The valley ended at a series of caves. A soft, mournful song emerged. The mountain was singing for him.
“Creature!” bellowed Narnok, suddenly. “Show yourself! I am Narnok of the Axe, and you requested my presence. Well, I’m here, you bastard, and I’m ready. I want the children of the village now, or I’ll…”
It came from the central cave, limping, its huge, distended head grinning at him with a maw that was beyond nightmare. The distorted equine head shook, the curved side-horn cutting a gleaming sigil of Equiem magick through the gloom of the mountain ravine. The beast was horrific, and it stank of putrefaction. Several large wounds in its flanks had started to rot. Narnok welcomed this. Hopefully, it would slow the bastard down.
Iron hooves struck sparks from the icy rocks, and the splice lowered its head, eyes looking up as its h
uge bulk, its solid cords of muscle, quivered in readiness to attack. It was huge, bent, broken and reformed; one of Orlana’s twisted creations; one of Orlana’s meldings of man and horse and dark, evil blood-oil magick.
Dek moved closer. There was a sliding of steel as he unsheathed his black iron short sword. Narnok was aware of Trista’s bow in her hand. She could put down five shafts in the time it took the beast to attack… and yet. Yet still they stood, observing one another.
“I want the children,” said Narnok, voice hard. But fuck, he thought, that’s one savage piece of twisted magick horse shit. The question is: Can we kill it?

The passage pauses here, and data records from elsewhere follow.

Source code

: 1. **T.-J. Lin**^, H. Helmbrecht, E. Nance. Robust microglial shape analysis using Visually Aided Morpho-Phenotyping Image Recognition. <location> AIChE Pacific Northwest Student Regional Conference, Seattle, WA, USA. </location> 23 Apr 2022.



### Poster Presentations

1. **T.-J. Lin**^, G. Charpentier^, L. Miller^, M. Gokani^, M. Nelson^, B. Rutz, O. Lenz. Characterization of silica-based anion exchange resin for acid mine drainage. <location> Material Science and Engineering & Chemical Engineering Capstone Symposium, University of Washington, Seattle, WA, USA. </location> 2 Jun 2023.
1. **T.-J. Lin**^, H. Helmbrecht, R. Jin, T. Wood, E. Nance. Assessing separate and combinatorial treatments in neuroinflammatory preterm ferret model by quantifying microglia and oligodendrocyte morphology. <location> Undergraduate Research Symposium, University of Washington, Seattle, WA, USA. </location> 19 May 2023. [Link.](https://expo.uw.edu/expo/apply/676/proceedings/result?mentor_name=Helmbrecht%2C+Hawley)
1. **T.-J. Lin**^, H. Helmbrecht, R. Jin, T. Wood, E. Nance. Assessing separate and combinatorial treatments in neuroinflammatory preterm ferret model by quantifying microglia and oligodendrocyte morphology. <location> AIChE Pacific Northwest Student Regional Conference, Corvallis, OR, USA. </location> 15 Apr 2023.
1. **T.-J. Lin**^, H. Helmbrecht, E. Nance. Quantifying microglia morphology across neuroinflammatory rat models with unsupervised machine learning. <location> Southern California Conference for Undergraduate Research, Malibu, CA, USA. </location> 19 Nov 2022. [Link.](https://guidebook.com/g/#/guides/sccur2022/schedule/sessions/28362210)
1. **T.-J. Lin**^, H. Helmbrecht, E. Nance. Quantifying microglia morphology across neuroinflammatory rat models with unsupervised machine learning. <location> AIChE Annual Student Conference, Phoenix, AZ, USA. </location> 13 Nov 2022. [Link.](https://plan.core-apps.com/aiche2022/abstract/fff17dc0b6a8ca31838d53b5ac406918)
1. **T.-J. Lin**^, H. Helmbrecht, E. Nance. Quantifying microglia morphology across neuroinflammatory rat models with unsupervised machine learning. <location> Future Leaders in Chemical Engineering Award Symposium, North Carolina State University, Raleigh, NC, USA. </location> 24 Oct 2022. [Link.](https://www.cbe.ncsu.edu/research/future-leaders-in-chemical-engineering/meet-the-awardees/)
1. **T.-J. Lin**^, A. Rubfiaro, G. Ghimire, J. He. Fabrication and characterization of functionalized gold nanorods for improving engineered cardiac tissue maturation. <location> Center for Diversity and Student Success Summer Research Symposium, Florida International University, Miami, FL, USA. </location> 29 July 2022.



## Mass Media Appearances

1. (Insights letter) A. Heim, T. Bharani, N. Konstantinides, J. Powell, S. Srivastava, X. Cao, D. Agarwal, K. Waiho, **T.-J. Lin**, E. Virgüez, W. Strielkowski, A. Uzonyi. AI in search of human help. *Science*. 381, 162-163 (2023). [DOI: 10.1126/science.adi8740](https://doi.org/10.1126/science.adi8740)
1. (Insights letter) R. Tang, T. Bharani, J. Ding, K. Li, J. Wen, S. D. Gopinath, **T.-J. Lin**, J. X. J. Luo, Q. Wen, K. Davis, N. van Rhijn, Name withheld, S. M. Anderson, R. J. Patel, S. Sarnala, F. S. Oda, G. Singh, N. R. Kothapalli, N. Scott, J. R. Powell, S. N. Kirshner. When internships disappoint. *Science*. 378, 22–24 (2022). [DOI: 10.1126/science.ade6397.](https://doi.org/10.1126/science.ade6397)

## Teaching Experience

“Come… and get them,” spoke the splice.
Narnok’s face frowned, and the old anger came back. “Listen, bastard, release the kids. I am here. Release them, and then we will fight, and I’ll settle whatever twisted retribution you have come here for.”
“Of… course.”
Narnok watched in absolute disbelief as the splice stepped to the side, and turning its great deformed horse head, said something to the darkness of the cave interior. The children ran forward, haggard, filth-smeared, many barefoot; crying, they sprinted down the valley, dodging rocks, their feet leaving imprints in the powdered snow.
At the end of the valley, Zall and the other men fell to their knees, weeping, their arms open to welcome back their children.
Narnok turned, and took a deep breath. “Now I kill you,” he said, marching forward, knuckles white as he clenched his axe. If I can.
Trista notched an arrow, the string drawn back, fletch against her cheek. Her breath plumed in the chill air, like dragon smoke. Her grey eyes were emotionless.
The splice grunted, and blood pattered against the rock from an old, opened wound. Then it grinned at Narnok, with those great yellow fangs, those drooling black horse lips, and the eyes surveyed him unevenly and… Narnok shivered to the core of his soul.
“Don’t you recognise me, Narn?” said the splice.
Narnok shivered. “No,” he said.
“Come into my cave,” said the beast.
Narnok stared at that massive creature, at the horn and the fangs, and the buckled iron hooves which had no doubt caved in a hundred skulls. He breathed deep the freezing mountain air.